Buckhalter motioned the CVB fund the concert “since (it) was the baby of the CVB” and Byrd seconded the motion.
“It’s a tough decision to make,” board member Harvey Myrick said. “”We’re talking about an event that is asking for money. If there’s no money there this year, we found it for festivals. Can we consider finding it for a special event?”
“How long can we fund something that isn’t making any money?” asked board member Rissa Lawrence.
“It should be self-sufficient by now,” noted board member Nadia Dale.
“It’s a one-day event and special projects all have been recreation,” said board member Bart Wise. “So, I’m not sure where it would fall.”
“I don’t want us to start funding, with local grants, an event that is not a two-day event,” said Carpenter.
Columbus-Lowndes Recreation Authority Executive Director Roger Short, who serves on the Legends Committee, said Carpenter advised the Legends committee how to seek the funding.
“We were directed, by your executive director, to request this as a special event,” he told the board, referring to Carpenter, who Monday said she didn’t believe the event qualified as such.
“I told him it would be a special project,” Carpenter responded.
“It’s the date of a Mississippi State University versus Tennessee football game.
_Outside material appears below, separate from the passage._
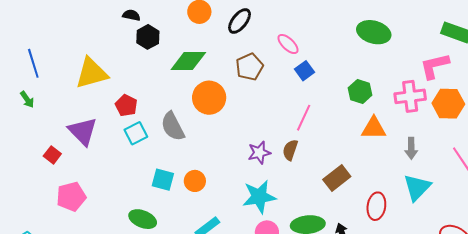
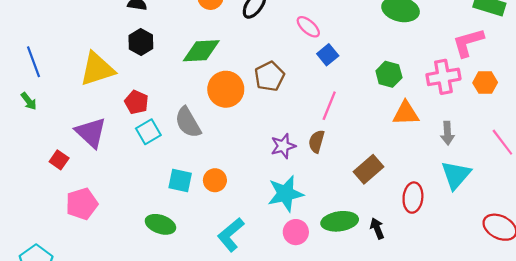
black hexagon: (148, 37) -> (141, 42), moved
brown pentagon: (249, 67) -> (269, 76), moved
orange hexagon: (448, 104) -> (485, 83), size x0.7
I would think that would hurt the event,” she added. “I’m having a hard time wrapping my banking mind around this.”
“We’re not expecting to get anything back, right?” Carpenter asked Short and Rogers.
“(No,) just like you wouldn’t for anything else,” Rogers responded.
“Take into consideration the date, the amount and where it comes from,” Carpenter told the board.
Board member Mark Castleberry suggested the CVB board fund the concert with a “zero” amount.
Byrd noted the CVB board voted to fund a fishing tournament, which would qualify as a special project.
“I really do work hard to make sure we look carefully at what our powers (of allocating funds) are,” Carpenter said, defensively.
Rogers, who had been in the audience at the meeting, stood and addressed the board.
“Without the full support of the CVB, we’re not going to do this,” he said. “We will withdraw our request and make it easier.”
“That’s a sad day for the CVB,” Buckhalter noted.
“We were subsidizing every ticket (sold),” Castleberry said.
A motion to fund the concert failed, with Castleberry, Lawrence, Swales and Wise voting in opposition.
Carpenter’s contract
In another matter, Byrd suggested the “CVB vehicle” be designated as “for official use versus personal or leisure use.”
Carpenter noted her contract with the CVB stipulated she “shall be provided a car” and Byrd noted Carpenter is serving under the same contract as the CVB’s former director, James Tsismanakis.
Swales noted he directed the board’s attorney to present the board “with a frame of a possible new contract” for Carpenter at an upcoming meeting.
Lawrence suggested the board table discussion of Carpenter’s contract until the board’s retreat, scheduled for July 24.
Byrd motioned the vehicle “be designated as for official use only and the driver restricted to CVB personnel only.”
“We’re operating under taxpayers’ money,” she said.
Dale seconded Byrd’s motion for “insurance reasons.”
Castleberry noted the board was in “dangerous territory” discussing Carpenter’s contract and an attorney was needed to “weigh in.”
“James Tsismanakis and his wife were on the insurance policy,” Carpenter defended herself. “My husband has driven the car and staff members. I do want you to know, in December, I gave the accountant the number of miles driven. This is not the first time I’ve had a company vehicle.”
Carpenter admitted she has “driven the car to the grocery store,” but is not “taking pleasure trips in the car.”
“I do have two other cars and I do not use it to go visit my children,” she said of the CVB vehicle. “I have gone overboard. I’m doing two jobs right now for less than the director’s job.”
Byrd and Dale voted in favor of Byrd’s motion; but the rest of the board voted against it and the motion was defeated.